Montaigne Report


From The New York Times:

It’s been said — by Bakewell, with reservations, and others — that Montaigne was the first blogger. His favorite subject, as he often remarked, was himself (“I would rather be an expert on me than on Cicero”), and he meant to leave nothing out (“I am loath even to have thoughts which I cannot publish”). Some of his critics accused him of, in effect, oversharing, in the manner of a narcissistic Facebook status update. One was appalled that he should think it worthwhile to tell his readers which sort of wine he preferred. Montaigne also happened to mention that his penis was small.
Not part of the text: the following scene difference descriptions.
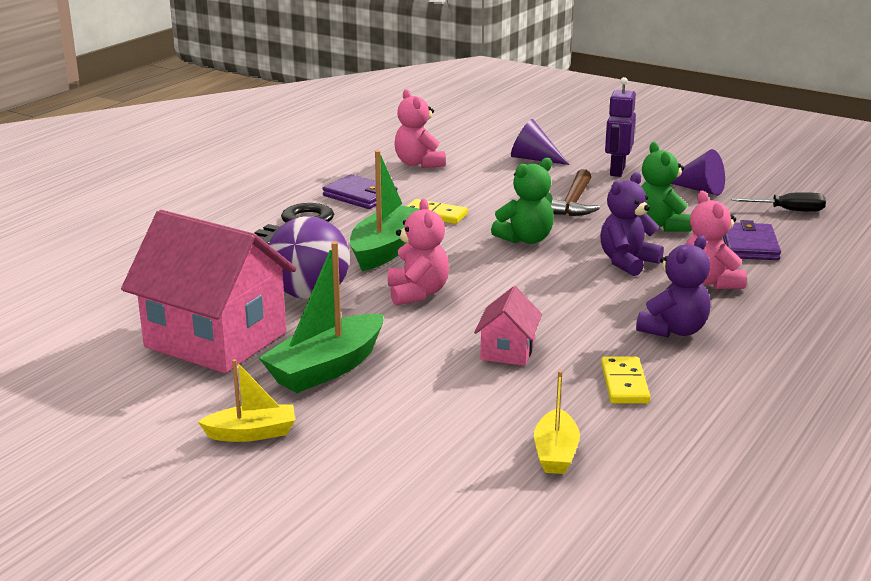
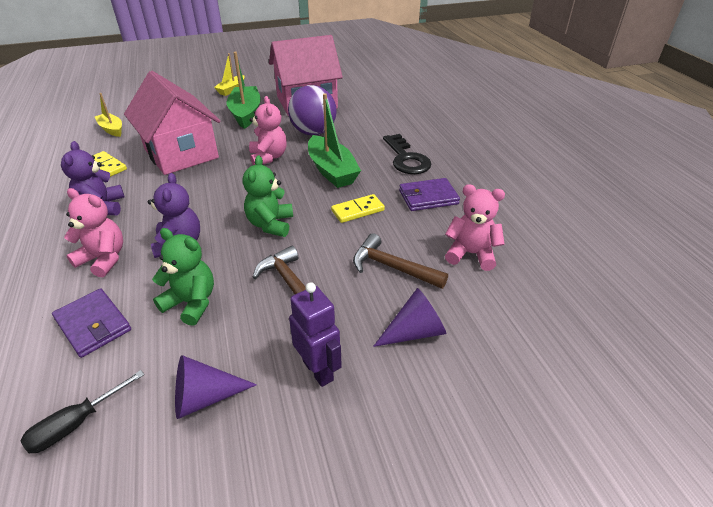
camera: 130 degrees right, 15 degrees up
pink teddy bear [388,199,449,305] -> pink teddy bear turned 135 degrees counterclockwise [249,96,287,165]
pink house [474,286,542,366] -> pink house [124,71,220,175], size x2.18
none -> brown hammer [353,233,448,289]

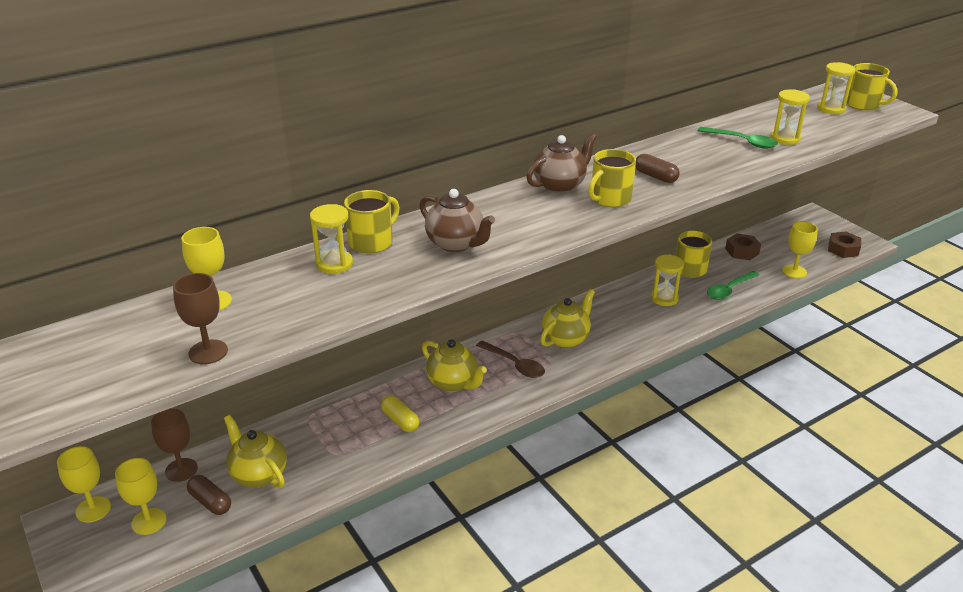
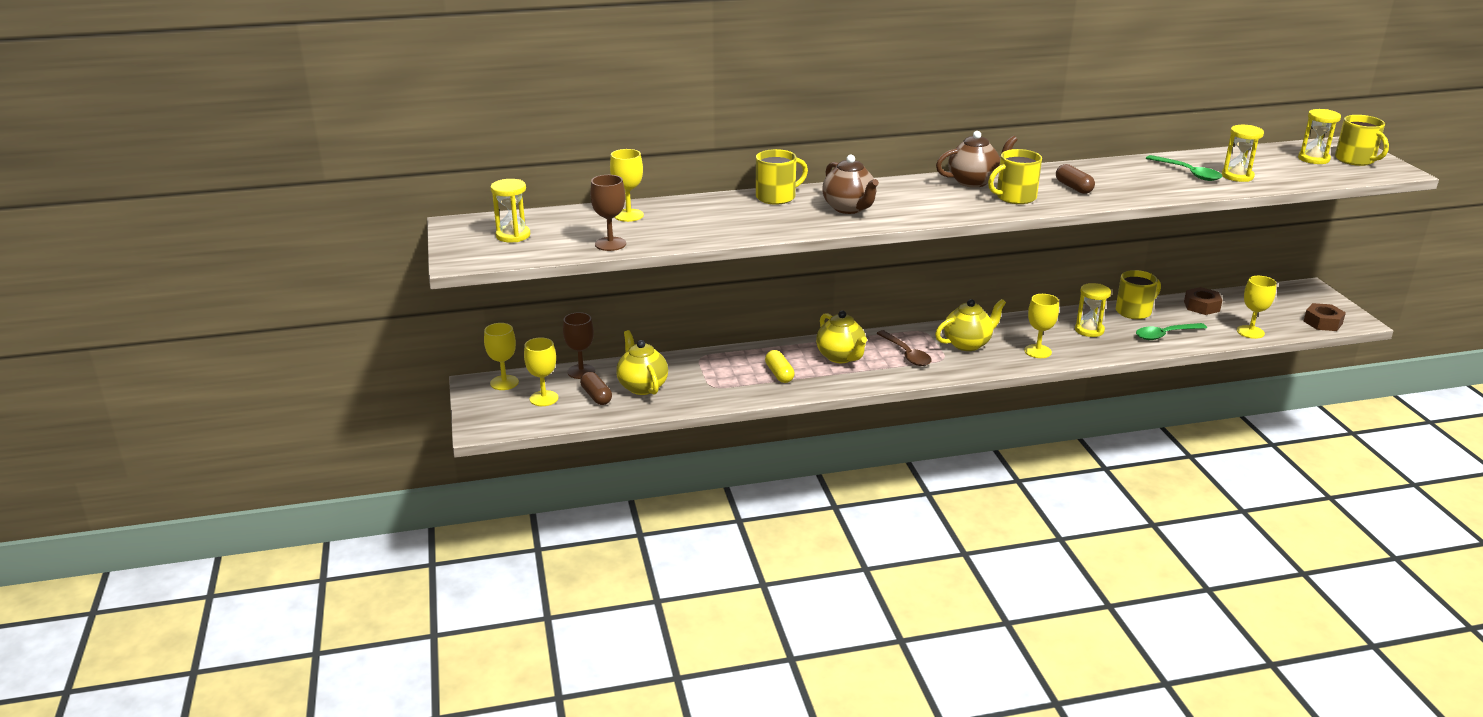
camera: 20 degrees right, 5 degrees down
yellow hourglass [310,204,353,274] -> yellow hourglass moved to [491,179,530,242]
none -> yellow goblet [1024,294,1059,358]

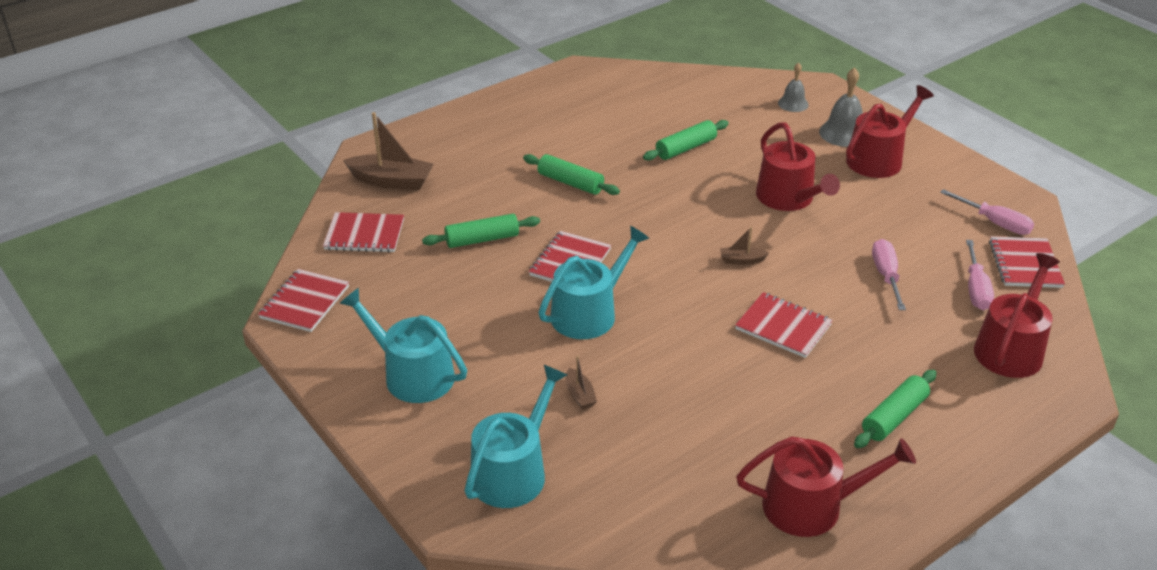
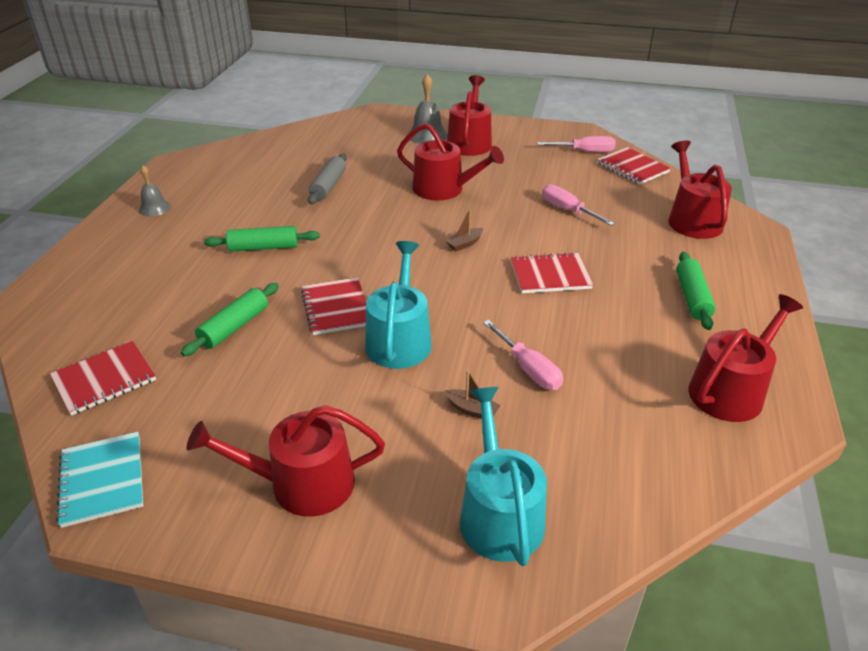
camera: 40 degrees left, 0 degrees up
red notebook [258,269,349,332] -> turquoise notebook [56,432,143,528]
turquoise watering can [339,288,467,403] -> red watering can [186,405,385,517]
brown boat [343,112,433,190] -> none
green rolling pin [643,120,729,161] -> grey rolling pin [308,154,347,204]
grey bell [778,63,809,112] -> grey bell moved to [139,166,171,217]
pink screwdriver [966,240,994,310] -> pink screwdriver moved to [483,320,563,390]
Two 17th-century theologians who were instrumental in getting his “Essais” placed on the Vatican’s index of prohibited books, where it stayed from 1676 to 1854, accused him of “a ridiculous vanity” and of showing too little shame for his vices.

Somewhat like a link-infested blog post, Montaigne’s writing is dripping with quotations, and can sometimes read almost as an anthology. His “links” are mainly classical, most often to Plato, Cicero and Seneca. Modern readers may find all these insertions distracting — there is, as it were, too much to click on — but some may be thankful for a fragmentary yet mostly reliable classical education on the cheap. (Montaigne should not, however, have credited Aristotle with the maxim, “A man . . . should touch his wife prudently and soberly, lest if he caresses her too lasciviously the pleasure should transport her outside the bounds of reason.” The real source of this unromantic advice is unknown.)

Bakewell, Frampton and Kent all stress that the distinctive mark of Montaigne is his intellectual humility. Like Socrates, Montaigne claims that what he knows best is the fact that he does not know anything much. To undermine common beliefs and attitudes, Montaigne draws on tales of other times and places, on his own observations and on a barrage of arguments in the ancient Pyrrhonian skeptical tradition, which encouraged the suspension of judgment as a middle way between dogmatic assertion and equally dogmatic denial. Montaigne does often state his considered view, but rarely without suggesting, explicitly or otherwise, that maybe he is wrong. In this regard, his writing is far removed from that of the most popular bloggers and columnists, who are usually sure that they are right.